§ **データセットに列挙された項目**:

++++++

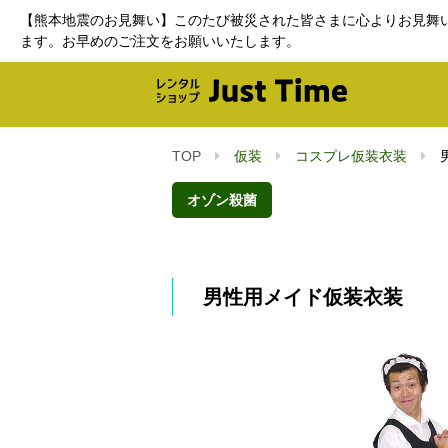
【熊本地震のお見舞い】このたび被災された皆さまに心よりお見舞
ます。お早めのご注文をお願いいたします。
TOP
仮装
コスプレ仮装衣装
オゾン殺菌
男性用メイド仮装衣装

++++++

§ **設問内容**:
上記の行をすべて、列名「番号」と「行」の2列からなるMarkdownの表に整形してください。空行は除外し、画像は解答に含めないでください。

§ **解答**:
| 番号 | 行 |
|---|---|
| 1 | 【熊本地震のお見舞い】このたび被災された皆さまに心よりお見舞 |
| 2 | ます。お早めのご注文をお願いいたします。 |
| 3 | TOP |
| 4 | 仮装 |
| 5 | コスプレ仮装衣装 |
| 6 | オゾン殺菌 |
| 7 | 男性用メイド仮装衣装 |